What could have been better: 3) The writing wasn’t always great. The dialogue was weird in places and laughable in others. We just didn’t buy it at times — especially in early chapters.
4) The main character keeps mentioning how many hundreds of times he’s watched several movies and that he’s memorized all the lines from them, while also having worked his way through hundreds of 80s books, tv series, video games, music, all the information available on Halliday, and on and on, while also attending school and all in a 5-year period.
We got that he’s meant to be really smart and completely committed to the quest, but really? Is there enough time in the day to do all the things he claims to have done — memorizing most of it? It felt pretty unlikely and became a bit of a joke for us each time he mentioned another movie he’d watched 157 times.
But, if you put that aside and just suspend your disbelief for the sake of the story, it’s really quite an enjoyable book. Probably one of our favorites for the year.
It’s also fun to watch the Ready Player One movie and explore the 80s pop culture mentioned in the book, like the 1983 movie War Games which all three of us enjoyed.
Klara and the Sun
Kazuo Ishiguro
While this is an unusual book, my 17-year-old and I both agree there’s something very special and unforgettable about it. I’d consider it the best I’ve read from one of my favorite authors, Kazuo Ishiguro. Although I haven’t read The Remains of the Day yet which, if you go by Goodreads ratings, people enjoy even more. Klara and the Sun is the Nobel Prize-winner’s eighth book.
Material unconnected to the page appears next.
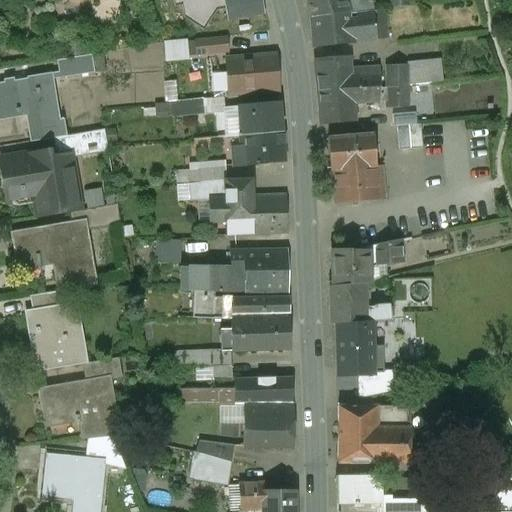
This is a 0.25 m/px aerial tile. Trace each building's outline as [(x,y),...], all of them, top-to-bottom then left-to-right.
[(204,0),(173,0),(175,9),(205,4),(204,0)] [(261,0),(204,0),(205,4),(223,1),(227,20),(264,13),(261,0)] [(305,0),(312,18),(346,14),(343,0),(305,0)] [(370,0),(343,0),(346,14),(373,11),(370,0)] [(408,0),(388,0),(389,9),(409,6),(408,0)] [(384,10),(373,11),(376,41),(387,40),(385,20),(384,10)] [(373,11),(346,14),(352,44),(376,41),(373,11)] [(346,14),(312,18),(314,48),(352,44),(346,14)] [(226,38),(187,43),(188,57),(228,53),(226,38)] [(275,55),(226,59),(229,97),(277,92),(278,92),(275,55)] [(91,56),(56,62),(59,79),(94,73),(91,56)] [(348,59),(315,62),(318,93),(351,91),(379,89),(380,89),(378,69),(349,72),(348,59)] [(431,62),(407,64),(407,66),(408,66),(408,86),(431,84),(431,62)] [(407,66),(386,66),(386,88),(387,88),(408,86),(408,66),(407,66)] [(51,74),(26,78),(27,80),(0,84),(0,116),(25,113),(30,143),(54,139),(66,137),(63,120),(59,121),(51,74)] [(178,81),(167,81),(166,102),(177,102),(178,81)] [(380,89),(379,89),(379,103),(387,103),(387,88),(386,88),(380,89)] [(379,89),(351,91),(352,104),(379,103),(379,89)] [(351,91),(318,93),(320,124),(353,121),(352,104),(351,91)] [(279,104),(238,107),(240,137),(281,133),(279,104)] [(238,107),(215,110),(217,139),(240,137),(238,107)] [(414,113),(392,115),(393,127),(396,127),(408,126),(415,125),(414,113)] [(415,125),(408,126),(410,150),(422,149),(420,125),(415,125)] [(408,126),(396,127),(398,151),(410,150),(408,126)] [(66,137),(54,139),(56,151),(77,147),(79,156),(107,151),(104,130),(66,137)] [(281,133),(240,137),(241,147),(233,148),(234,166),(243,166),(284,162),(281,133)] [(373,136),(327,139),(330,171),(332,185),(334,185),(336,205),(384,201),(382,176),(376,176),(373,136)] [(218,149),(194,150),(195,166),(219,165),(218,149)] [(70,156),(50,159),(49,152),(0,160),(0,165),(5,196),(35,191),(39,218),(70,213),(79,212),(70,156)] [(225,168),(176,171),(176,186),(188,184),(226,180),(225,168)] [(226,180),(188,184),(189,202),(212,201),(212,198),(226,198),(226,197),(226,180)] [(103,187),(87,190),(90,207),(106,204),(103,187)] [(285,195),(226,197),(226,198),(212,198),(212,201),(213,222),(226,222),(227,236),(253,235),(253,236),(287,235),(285,195)] [(79,212),(70,213),(72,225),(13,235),(19,271),(21,271),(21,269),(38,266),(39,272),(42,271),(41,266),(54,263),(59,292),(65,291),(94,286),(86,232),(120,226),(117,205),(79,212)] [(447,232),(435,236),(440,253),(452,249),(447,232)] [(179,241),(156,242),(157,264),(180,263),(179,241)] [(400,241),(376,247),(375,251),(368,251),(368,268),(376,265),(401,263),(400,241)] [(287,251),(235,252),(236,265),(237,274),(225,274),(225,294),(286,292),(286,293),(288,293),(287,251)] [(368,251),(332,251),(333,285),(363,283),(368,283),(368,268),(368,251)] [(236,265),(189,268),(189,292),(225,294),(225,274),(237,274),(236,265)] [(333,285),(330,285),(331,325),(335,325),(364,322),(364,308),(363,283),(333,285)] [(461,283),(428,291),(431,301),(452,296),(454,306),(466,303),(461,283)] [(59,292),(31,297),(34,313),(27,314),(36,373),(82,365),(86,364),(80,333),(74,334),(69,307),(68,307),(65,291),(59,292)] [(214,298),(194,297),(193,319),(214,320),(214,298)] [(231,298),(214,298),(214,320),(230,320),(230,299),(231,299),(231,298)] [(231,299),(230,299),(230,320),(289,320),(288,298),(231,299)] [(389,306),(364,308),(364,322),(374,322),(390,320),(389,306)] [(230,320),(230,330),(231,352),(290,350),(289,320),(230,320)] [(364,322),(335,325),(337,373),(376,371),(376,370),(375,370),(374,355),(375,355),(372,355),(370,323),(374,322),(364,322)] [(230,330),(220,330),(221,351),(221,352),(230,352),(231,352),(230,330)] [(221,351),(178,352),(178,369),(214,367),(231,366),(230,352),(221,352),(221,351)] [(86,364),(82,365),(85,381),(110,376),(111,380),(121,378),(118,359),(86,364)] [(231,366),(214,367),(214,381),(231,380),(231,366)] [(85,381),(39,389),(46,429),(75,423),(76,427),(78,426),(80,440),(87,440),(112,437),(120,436),(111,380),(110,376),(85,381)] [(291,378),(235,380),(235,390),(236,403),(284,402),(284,403),(291,402),(291,378)] [(376,383),(355,384),(356,400),(377,396),(376,383)] [(235,390),(179,391),(179,404),(236,403),(235,390)] [(292,406),(243,405),(243,448),(293,448),(292,406)] [(410,406),(337,406),(337,463),(409,463),(410,406)] [(112,437),(87,440),(85,460),(103,462),(102,465),(125,470),(112,437)] [(234,446),(199,441),(196,453),(232,463),(234,446)] [(196,453),(193,452),(191,462),(196,463),(193,481),(227,487),(232,463),(196,453)] [(85,460),(47,456),(43,495),(57,497),(57,501),(61,502),(61,497),(75,499),(73,511),(97,511),(102,465),(103,462),(85,460)] [(380,476),(336,476),(336,505),(381,504),(380,498),(380,476)] [(427,499),(390,500),(390,497),(380,498),(381,504),(380,511),(511,511),(511,476),(427,490),(427,499)] [(293,511),(294,492),(264,492),(263,483),(239,485),(240,511),(249,511),(253,511),(293,511)]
Ishiguro has a way of warping our world just enough so we can see it more clearly. He isn’t preachy or moralistic in his writing (which turns teens off just as much as adults) but he subtly places a mirror up on society and on what it means to be human and humane.
My 13-year-old hasn’t read this one yet, but my older daughter and I loved how different this story is and how it stays with you long after you read it. We read it a year ago and still talk about it.
YA fiction to skip
Chasing the Stars
Malorie Blackman
First up, I should say my 17-year-old daughter enjoyed the action in the second half of this book and she is the target audience, this being a YA novel. We’d both enjoyed the Noughts and Crosses series based on Blackman’s novels, and when we saw Chasing the Stars was a reimagined version of Shakespeare’s Othello set in space, we were excited to read it.
We read and watch a lot of rom-coms —often our first pick for Friday movies — but it was the love story in this novel that put us both off.
My daughter hated the first half and found the insta-love romance too hot & heavy, and cliche. Once it got less about the romance and more into the action, she started to enjoy it.
I’ve read a lot of great YA fiction, but I didn’t enjoy this one at all. The two main characters were unlikeable and annoying and it was my slowest read of the year. I only forced myself to finish so I could discuss it with my daughter.
What was so ick?
Teen marriage and rape. Let’s start there. Nathan and Vee are 18; they meet and instantly fall in love, have sex and get married within a few weeks. It’s over-the-top intense, but I wouldn’t have as much of an issue with this if it wasn’t for what Nathan does next.
The teen lead male character is initially sweet and likeable but quickly becomes an awful grudge-holding, stubborn, and aggressive idiot. There are a few scenes where he’s sexually aggressive, and it’s certainly not consensual. I get he’s a teenage boy injured by his past and by her (minor) actions, but really? Sexual aggression is never okay, even in a reimagined Shakespearean story. It’s certainly not something I want my teens thinking is a normal part of a relationship.
I don’t know what emotional journey the reader is meant to be taken on with this book. For me, it was an emotional journey of annoyance and boredom. And as it’s based on a tragedy, there’s not even a ‘happily ever after’ pay-off at the end.
Pass on this one and check out Noughts and Crosses instead.